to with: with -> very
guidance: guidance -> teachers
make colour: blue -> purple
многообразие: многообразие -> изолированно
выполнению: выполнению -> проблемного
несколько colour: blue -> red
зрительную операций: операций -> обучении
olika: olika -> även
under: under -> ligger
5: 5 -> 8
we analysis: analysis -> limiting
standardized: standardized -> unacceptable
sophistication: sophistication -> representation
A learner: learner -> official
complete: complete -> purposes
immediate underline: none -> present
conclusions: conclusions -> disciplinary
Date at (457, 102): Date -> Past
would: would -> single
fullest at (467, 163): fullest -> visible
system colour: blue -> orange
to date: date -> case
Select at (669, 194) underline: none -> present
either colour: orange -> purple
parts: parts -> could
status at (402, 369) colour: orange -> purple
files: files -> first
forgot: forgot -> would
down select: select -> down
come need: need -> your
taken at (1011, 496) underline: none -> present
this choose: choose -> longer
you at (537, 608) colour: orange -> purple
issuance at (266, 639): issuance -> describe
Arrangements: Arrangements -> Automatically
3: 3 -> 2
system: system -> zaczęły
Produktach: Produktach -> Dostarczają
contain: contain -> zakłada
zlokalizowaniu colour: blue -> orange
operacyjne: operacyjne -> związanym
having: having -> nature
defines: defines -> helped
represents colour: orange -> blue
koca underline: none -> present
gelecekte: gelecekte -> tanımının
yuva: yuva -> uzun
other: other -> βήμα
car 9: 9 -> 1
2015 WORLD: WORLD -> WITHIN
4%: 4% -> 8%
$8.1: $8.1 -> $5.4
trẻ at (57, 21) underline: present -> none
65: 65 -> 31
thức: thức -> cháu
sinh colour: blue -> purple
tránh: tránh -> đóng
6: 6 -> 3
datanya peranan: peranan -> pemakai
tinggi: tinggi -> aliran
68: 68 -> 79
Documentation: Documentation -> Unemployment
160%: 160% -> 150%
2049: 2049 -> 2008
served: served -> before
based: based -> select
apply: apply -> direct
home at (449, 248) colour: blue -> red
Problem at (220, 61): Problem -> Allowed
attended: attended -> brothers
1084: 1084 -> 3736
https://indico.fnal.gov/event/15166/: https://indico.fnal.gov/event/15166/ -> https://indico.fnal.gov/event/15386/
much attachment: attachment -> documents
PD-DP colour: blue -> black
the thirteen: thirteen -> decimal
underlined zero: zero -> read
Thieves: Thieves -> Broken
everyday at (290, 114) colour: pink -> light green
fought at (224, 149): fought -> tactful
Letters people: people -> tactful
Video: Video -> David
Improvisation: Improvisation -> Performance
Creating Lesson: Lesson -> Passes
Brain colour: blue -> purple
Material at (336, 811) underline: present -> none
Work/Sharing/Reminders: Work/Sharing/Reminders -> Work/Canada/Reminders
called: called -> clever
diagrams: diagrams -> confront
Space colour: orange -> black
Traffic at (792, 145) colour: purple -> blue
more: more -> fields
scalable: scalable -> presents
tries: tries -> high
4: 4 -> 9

++++++

Rewrite every line of the data above, changing "colour" to "color" wherever it appears and leaving everything else as it is.

to with: with -> very
guidance: guidance -> teachers
make color: blue -> purple
многообразие: многообразие -> изолированно
выполнению: выполнению -> проблемного
несколько color: blue -> red
зрительную операций: операций -> обучении
olika: olika -> även
under: under -> ligger
5: 5 -> 8
we analysis: analysis -> limiting
standardized: standardized -> unacceptable
sophistication: sophistication -> representation
A learner: learner -> official
complete: complete -> purposes
immediate underline: none -> present
conclusions: conclusions -> disciplinary
Date at (457, 102): Date -> Past
would: would -> single
fullest at (467, 163): fullest -> visible
system color: blue -> orange
to date: date -> case
Select at (669, 194) underline: none -> present
either color: orange -> purple
parts: parts -> could
status at (402, 369) color: orange -> purple
files: files -> first
forgot: forgot -> would
down select: select -> down
come need: need -> your
taken at (1011, 496) underline: none -> present
this choose: choose -> longer
you at (537, 608) color: orange -> purple
issuance at (266, 639): issuance -> describe
Arrangements: Arrangements -> Automatically
3: 3 -> 2
system: system -> zaczęły
Produktach: Produktach -> Dostarczają
contain: contain -> zakłada
zlokalizowaniu color: blue -> orange
operacyjne: operacyjne -> związanym
having: having -> nature
defines: defines -> helped
represents color: orange -> blue
koca underline: none -> present
gelecekte: gelecekte -> tanımının
yuva: yuva -> uzun
other: other -> βήμα
car 9: 9 -> 1
2015 WORLD: WORLD -> WITHIN
4%: 4% -> 8%
$8.1: $8.1 -> $5.4
trẻ at (57, 21) underline: present -> none
65: 65 -> 31
thức: thức -> cháu
sinh color: blue -> purple
tránh: tránh -> đóng
6: 6 -> 3
datanya peranan: peranan -> pemakai
tinggi: tinggi -> aliran
68: 68 -> 79
Documentation: Documentation -> Unemployment
160%: 160% -> 150%
2049: 2049 -> 2008
served: served -> before
based: based -> select
apply: apply -> direct
home at (449, 248) color: blue -> red
Problem at (220, 61): Problem -> Allowed
attended: attended -> brothers
1084: 1084 -> 3736
https://indico.fnal.gov/event/15166/: https://indico.fnal.gov/event/15166/ -> https://indico.fnal.gov/event/15386/
much attachment: attachment -> documents
PD-DP color: blue -> black
the thirteen: thirteen -> decimal
underlined zero: zero -> read
Thieves: Thieves -> Broken
everyday at (290, 114) color: pink -> light green
fought at (224, 149): fought -> tactful
Letters people: people -> tactful
Video: Video -> David
Improvisation: Improvisation -> Performance
Creating Lesson: Lesson -> Passes
Brain color: blue -> purple
Material at (336, 811) underline: present -> none
Work/Sharing/Reminders: Work/Sharing/Reminders -> Work/Canada/Reminders
called: called -> clever
diagrams: diagrams -> confront
Space color: orange -> black
Traffic at (792, 145) color: purple -> blue
more: more -> fields
scalable: scalable -> presents
tries: tries -> high
4: 4 -> 9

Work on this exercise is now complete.